Le contromosse del Golfo
Quegli stati che da 5 anni appoggiano le fazioni ribelli sono più che mai in fermento. La prospettiva di perdere i propri referenti sul campo impone di ripensare da capo la loro strategia, o almeno di prepararsi per il peggior scenario possibile. Fra tutti sono in particolare Arabia Saudita e Turchia a scalpitare. Il regno saudita è da anni uno dei maggiori sponsor del fronte anti-Assad e il suo interesse principale è contrastare l’influenza dell’Iran nella regione, soprattutto dopo l’accordo sul nucleare e la revoca delle sanzioni internazionali. Teheran, dal canto suo, ha ormai una tale influenza sulle istituzioni siriane, a partire dall’esercito, che solo una disfatta totale del regime potrebbe cancellare. Così negli ultimi giorni l’Arabia Saudita ha ribadito il suo impegno a mandare truppe di terra in Siria, sotto l’ombrello della coalizione internazionale che combatte l’Isis. Dell’Isis non gliene importa poi molto, ma mantenere un piede in Siria è vitale e al momento per Riyadh non sembrano esserci altre vie praticabili.

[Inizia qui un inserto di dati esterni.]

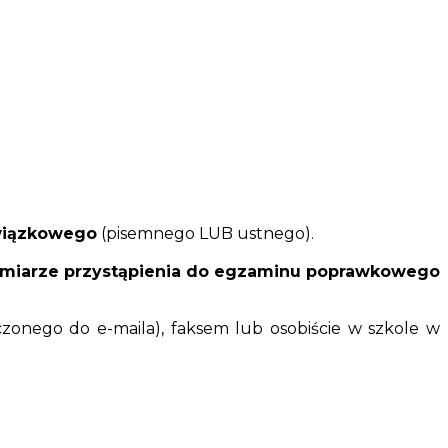
wiązkowego
(pisemnego LUB ustnego).
amiarze przystąpienia do egzaminu poprawkowego
zonego do e-maila), faksem lub osobiście w szkole w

La Turchia e l’incubo del Kurdistan
Anche la Turchia deve risolvere i suoi problemi. Il principale si chiama Kurdistan. Le milizie curde in Siria sono legate a doppio filo al Pkk: più avanzano e guadagnano consenso internazionale, meno spazio di manovra resta ad Ankara sia all’estero che in casa propria. La Turchia farà di tutto per impedire la formazione di una zona curda autonoma in Siria lungo il proprio confine sud. Da sabato 13 febbraio l’esercito di Ankara colpisce le postazioni curde dell’YPG a Tal Rifaat (nord di Aleppo), a poca distanza dal confine, con fuoco d’artiglieria. Ma i curdi continuano ad avanzare e dimostrano di saper gestire benissimo le proprie alleanze. Da pochi giorni hanno strappato l’importante base aerea di Managh ai ribelli (grazie alle bombe russe), nel frattempo hanno aperto un ufficio di rappresentanza a Mosca con tanto di ritratto di Ocalan e hanno incassato una vittoria diplomatica con la visita di un rappresentante statunitense a Kobane. Uno dei futuri possibili per la Siria è la frantumazione in più stati: una qualche versione di Kurdistan siriano potrebbe essere il primo.